## [Exercise goal]
Reproduce the text of the records below line for line, with every word and line break unchanged. Leave the pictures out of your answer.

## [Task input]

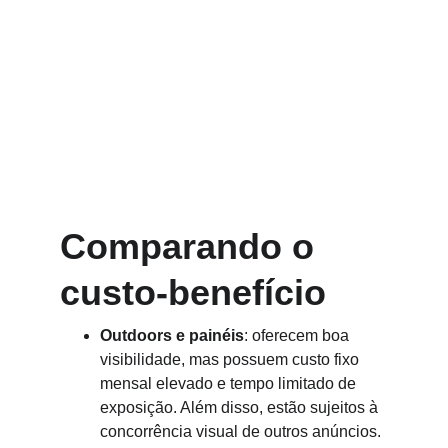
Comparando o 
custo-benefício
Outdoors e painéis
: oferecem boa 
visibilidade, mas possuem custo fixo 
mensal elevado e tempo limitado de 
exposição. Além disso, estão sujeitos à 
concorrência visual de outros anúncios.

## [Solution to the exercise]
Comparando o 
custo-benefício
Outdoors e painéis
: oferecem boa 
visibilidade, mas possuem custo fixo 
mensal elevado e tempo limitado de 
exposição. Além disso, estão sujeitos à 
concorrência visual de outros anúncios.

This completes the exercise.